On Behalf of | Jan 31, 2019 | Medical Malpractice

If you request an electronic copy of your medical record, or protected health information (PHI) held by a HIPAA-covered entity, you have a right to receive it in paper or electronic form within thirty days. However, the information will only be released if you pay the associated fines. Why are these records so expensive to release?

What is a medical record?

Your medical history lasts from your first breath to your last and often follows you wherever you go. Today, most doctors access this information through a database. This information is protected under law (HIPPA rules) as it could be valuable information to medical companies. This information includes but is not limited to:

· Participation and payments in a health care plan

· Medical record and billing record

· Records created by a medical professional

You have a right to the information within test results, payment records, insurance information, clinical notes and other information that makes up your record. If you request access to your records, they do not have to provide a new analysis of notes or other conclusions that “wrap up” the information within the record.

You do not, however, have an explicit right to access the following:

· Psychotherapy notes

· Provider business information

· Information compiled under a legal or criminal investigation

Why are you charged to access your record?

HIPPA privacy rules impose “reasonable” fees to obtain a copy of your record.
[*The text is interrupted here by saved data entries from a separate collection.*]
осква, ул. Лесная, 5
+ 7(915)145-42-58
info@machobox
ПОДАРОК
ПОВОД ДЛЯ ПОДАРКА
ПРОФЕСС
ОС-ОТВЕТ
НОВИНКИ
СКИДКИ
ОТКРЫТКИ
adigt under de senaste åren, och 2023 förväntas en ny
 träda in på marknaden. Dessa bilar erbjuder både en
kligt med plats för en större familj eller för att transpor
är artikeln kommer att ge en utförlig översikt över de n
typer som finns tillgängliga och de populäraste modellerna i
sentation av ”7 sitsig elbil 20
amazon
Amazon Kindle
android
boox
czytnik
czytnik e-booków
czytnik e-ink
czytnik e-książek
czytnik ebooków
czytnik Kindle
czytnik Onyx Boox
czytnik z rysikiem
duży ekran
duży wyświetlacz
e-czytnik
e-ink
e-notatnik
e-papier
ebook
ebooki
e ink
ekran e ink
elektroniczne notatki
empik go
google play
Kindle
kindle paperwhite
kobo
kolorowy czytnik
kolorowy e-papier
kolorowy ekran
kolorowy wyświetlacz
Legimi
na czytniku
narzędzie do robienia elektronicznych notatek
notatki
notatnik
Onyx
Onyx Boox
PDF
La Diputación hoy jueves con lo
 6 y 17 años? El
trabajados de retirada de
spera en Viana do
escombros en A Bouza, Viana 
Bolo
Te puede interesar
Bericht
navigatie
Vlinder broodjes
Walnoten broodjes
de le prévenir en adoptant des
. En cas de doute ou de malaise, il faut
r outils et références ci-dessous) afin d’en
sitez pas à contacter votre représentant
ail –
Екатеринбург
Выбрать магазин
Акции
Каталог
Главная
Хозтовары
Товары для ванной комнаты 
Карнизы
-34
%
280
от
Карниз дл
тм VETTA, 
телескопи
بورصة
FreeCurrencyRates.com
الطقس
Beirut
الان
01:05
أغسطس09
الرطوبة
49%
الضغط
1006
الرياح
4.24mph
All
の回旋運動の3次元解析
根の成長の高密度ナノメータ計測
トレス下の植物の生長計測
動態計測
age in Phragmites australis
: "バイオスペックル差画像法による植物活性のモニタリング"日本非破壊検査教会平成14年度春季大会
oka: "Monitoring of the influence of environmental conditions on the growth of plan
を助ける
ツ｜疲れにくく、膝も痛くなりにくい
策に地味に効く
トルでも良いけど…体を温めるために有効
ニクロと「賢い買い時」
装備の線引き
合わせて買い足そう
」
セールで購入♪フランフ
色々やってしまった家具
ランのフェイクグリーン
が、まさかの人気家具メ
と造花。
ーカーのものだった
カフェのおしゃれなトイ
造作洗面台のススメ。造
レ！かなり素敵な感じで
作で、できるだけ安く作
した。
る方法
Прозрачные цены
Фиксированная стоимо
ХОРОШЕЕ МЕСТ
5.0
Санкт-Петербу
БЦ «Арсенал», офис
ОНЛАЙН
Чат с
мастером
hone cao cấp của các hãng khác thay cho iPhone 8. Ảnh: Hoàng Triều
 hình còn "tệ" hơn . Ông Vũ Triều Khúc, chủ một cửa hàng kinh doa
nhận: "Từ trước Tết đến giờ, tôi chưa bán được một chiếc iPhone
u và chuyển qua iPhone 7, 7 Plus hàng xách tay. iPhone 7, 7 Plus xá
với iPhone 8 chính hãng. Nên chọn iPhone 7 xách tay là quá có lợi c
The reasonableness of these costs is debatable, as many believe that the fees are an unreasonable obstacle to information about yourself.

These fees are regulated to only cover:

1. Labor of a person who converts physical records to electronic records

2. Supply costs for paper or electronic storage device (such as a USB)

3. Postage

4. A new summary of information (upon request)

It is not lawful for the fees to cover reviewing the request, maintenance, and verification of your medical records, even if such costs are authorized by State law. For example, they cannot threaten to delete your records if you do not pay a yearly fine. Advances in technology allow for more autonomous retrieval methods, which should lower labor costs. If you think you have been unreasonably fined for attempting to access your records, you may be entitled to compensation.